Paper SS-MoA8
H Absorption Depth Profiling Measurement at Ultra-thin Pd(111) Film by Thermal Desorption Spectroscopy

Monday, October 29, 2012, 4:20 pm, Room 21

Palladium is a peculiar metal with non-activated dissociation and bulk incorporation of hydrogen. Previous studies of H thermal desorption spectroscopy (TDS) at Pd(111) indicated that large H₂ exposures at ~100K induce a non-saturating desorption signal which is so called as α peak at 180 K [1]. The absorption origin of the α peak was inferred as the hydrogen located in subsurface sites just below the top surface Pd atoms layer, where it is stabilized at low temperatures by an energy barrier with respect to bulk sites. However, a hydrogen depth profiling measurement by nuclear reaction analysis (NRA) at the Pd(001) surface indicated that the α₁ peak (which regards as α peak at the Pd(111)) has to be assigned to the deeper located H in the 0-50 monolayer [ML] subsurface region [2]. The actual H depth distribution however was difficult to assess precisely with NRA, since the beam induced local heating was suspected to cause a partial escape of H from detection by diffusion into the bulk. To investigate the α-H origin without any heating ambiguity, TDS has been observed at well-defined ultra-thin Pd(111) films. Controlling the Pd film thickness enables us to seek the α-H depth profiling.

Pd film was deposited at the 50 ML of Ag(111) coated Si(111) surface by a Knudsen cell at room temperature. The Pd surface structure was characterized by a reflection high-energy electron diffracion (RHEED) and an atomic force microscopy (AFM). Pd(111) film grew layer-by-layer at the Ag(111) surface when grown at room temperature without any interdiffusion. The lattice constant mismatch between Pd and Ag of 4.9 % expanded the Pd lattice constant when the Pd thickness (θ_Pd) was below 80 ML. It recovered the bulk lattice constant at θ_Pd > 80 ML. H₂ was exposed to the Pd(111) surface at 102 K with an exposure pressure of 1x10^-4 Pa. By integrating α-TDS signal, α-H absorption amount of H₂ exposure dependence (<4x10⁴ L) and of θ_Pd dependence (<560 ML) were observed.

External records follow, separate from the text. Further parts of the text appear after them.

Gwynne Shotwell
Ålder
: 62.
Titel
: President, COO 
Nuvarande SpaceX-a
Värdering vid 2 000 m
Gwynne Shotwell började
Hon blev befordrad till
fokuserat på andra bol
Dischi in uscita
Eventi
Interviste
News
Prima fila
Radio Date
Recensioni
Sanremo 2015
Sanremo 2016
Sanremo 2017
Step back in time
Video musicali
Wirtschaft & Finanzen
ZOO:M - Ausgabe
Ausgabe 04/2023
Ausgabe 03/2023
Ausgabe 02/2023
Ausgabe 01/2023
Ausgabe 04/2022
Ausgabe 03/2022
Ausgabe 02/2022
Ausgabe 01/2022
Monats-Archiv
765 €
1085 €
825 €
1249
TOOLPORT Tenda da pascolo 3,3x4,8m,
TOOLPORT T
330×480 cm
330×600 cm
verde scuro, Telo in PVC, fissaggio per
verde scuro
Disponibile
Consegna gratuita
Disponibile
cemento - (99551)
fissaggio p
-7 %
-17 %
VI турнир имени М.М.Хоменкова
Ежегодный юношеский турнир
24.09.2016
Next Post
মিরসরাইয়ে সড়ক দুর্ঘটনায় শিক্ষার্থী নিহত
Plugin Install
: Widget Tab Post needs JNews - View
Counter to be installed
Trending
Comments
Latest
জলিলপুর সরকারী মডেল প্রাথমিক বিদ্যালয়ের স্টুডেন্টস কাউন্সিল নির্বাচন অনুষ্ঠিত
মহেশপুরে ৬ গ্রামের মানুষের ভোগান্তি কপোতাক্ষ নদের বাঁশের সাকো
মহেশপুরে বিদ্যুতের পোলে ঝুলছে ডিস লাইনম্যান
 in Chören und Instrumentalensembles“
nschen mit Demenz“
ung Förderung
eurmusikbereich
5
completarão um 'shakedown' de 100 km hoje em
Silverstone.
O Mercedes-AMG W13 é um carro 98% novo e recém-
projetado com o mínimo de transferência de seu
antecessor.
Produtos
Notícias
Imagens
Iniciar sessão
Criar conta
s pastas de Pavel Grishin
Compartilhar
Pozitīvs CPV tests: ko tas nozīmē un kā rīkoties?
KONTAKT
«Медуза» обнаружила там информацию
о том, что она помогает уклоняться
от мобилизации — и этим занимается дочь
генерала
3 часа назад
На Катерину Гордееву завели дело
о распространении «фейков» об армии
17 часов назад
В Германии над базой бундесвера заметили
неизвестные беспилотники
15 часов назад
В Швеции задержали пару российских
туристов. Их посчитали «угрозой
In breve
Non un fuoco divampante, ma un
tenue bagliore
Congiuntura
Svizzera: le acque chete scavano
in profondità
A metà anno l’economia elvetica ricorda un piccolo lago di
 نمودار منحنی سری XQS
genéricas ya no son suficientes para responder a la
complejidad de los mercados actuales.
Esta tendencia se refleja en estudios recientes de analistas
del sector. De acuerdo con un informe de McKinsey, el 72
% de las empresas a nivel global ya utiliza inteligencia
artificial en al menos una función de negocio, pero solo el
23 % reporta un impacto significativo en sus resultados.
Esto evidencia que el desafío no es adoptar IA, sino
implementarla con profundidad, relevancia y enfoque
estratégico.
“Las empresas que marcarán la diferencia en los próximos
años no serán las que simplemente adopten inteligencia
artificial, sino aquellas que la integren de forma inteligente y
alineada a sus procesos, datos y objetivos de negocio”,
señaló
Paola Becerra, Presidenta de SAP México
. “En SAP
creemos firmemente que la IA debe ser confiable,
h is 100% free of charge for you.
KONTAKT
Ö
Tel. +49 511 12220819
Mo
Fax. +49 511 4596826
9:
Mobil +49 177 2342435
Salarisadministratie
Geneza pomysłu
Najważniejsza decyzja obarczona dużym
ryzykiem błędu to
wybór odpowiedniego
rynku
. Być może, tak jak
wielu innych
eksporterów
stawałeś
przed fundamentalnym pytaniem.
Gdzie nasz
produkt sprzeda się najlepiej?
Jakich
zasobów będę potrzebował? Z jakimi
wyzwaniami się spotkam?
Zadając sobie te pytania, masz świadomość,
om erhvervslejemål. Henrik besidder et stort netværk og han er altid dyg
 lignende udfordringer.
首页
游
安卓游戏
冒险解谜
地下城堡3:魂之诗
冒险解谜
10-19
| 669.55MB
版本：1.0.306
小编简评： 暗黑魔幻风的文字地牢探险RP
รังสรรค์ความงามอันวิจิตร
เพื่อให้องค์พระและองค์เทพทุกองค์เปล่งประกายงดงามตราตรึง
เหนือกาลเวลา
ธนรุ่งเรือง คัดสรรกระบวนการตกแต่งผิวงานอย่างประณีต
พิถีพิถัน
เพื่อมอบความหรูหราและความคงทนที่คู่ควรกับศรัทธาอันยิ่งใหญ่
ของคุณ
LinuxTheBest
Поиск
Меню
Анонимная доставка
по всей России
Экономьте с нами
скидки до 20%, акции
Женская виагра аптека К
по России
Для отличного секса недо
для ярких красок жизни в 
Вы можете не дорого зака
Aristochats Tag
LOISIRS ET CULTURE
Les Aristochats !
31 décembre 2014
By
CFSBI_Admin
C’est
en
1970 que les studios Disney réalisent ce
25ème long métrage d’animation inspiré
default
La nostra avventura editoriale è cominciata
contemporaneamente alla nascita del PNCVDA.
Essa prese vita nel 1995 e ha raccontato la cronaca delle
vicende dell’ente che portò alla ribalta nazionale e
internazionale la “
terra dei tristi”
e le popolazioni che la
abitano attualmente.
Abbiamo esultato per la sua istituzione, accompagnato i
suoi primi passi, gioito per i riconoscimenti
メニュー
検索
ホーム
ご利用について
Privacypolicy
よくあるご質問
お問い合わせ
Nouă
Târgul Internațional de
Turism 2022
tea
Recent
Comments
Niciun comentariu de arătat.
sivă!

H absorption on the Pd film (θ_Pd=420 ML) saturated as ~8 ML at the maximum exposure of 4x10⁴ L. The averaged α-H concentration corresponded to 1.9 %. The θ_Pd dependence of α-H at the exposure of 4050 L showed that the α-H absorption increased with θ_Pd (maximum θ_Pd was 560 ML). H concentration at θ_Pd=80 ML was 1.8 % which was close to the saturated concentration, it decreased to 1.2 % at θ_Pd=560 ML. Our result indicated that the α-H absorption progress from near the surface region, but it possibly to absorb at the deeper bulk region than that of the previous NRA measurement at the high exposures.

References;

[1]. G. E. Gdowski et al. Surf. Sci. 181, L147 (1987).

[2]. M. Wilde et al. Surf. Sci. 482, 346 (2001).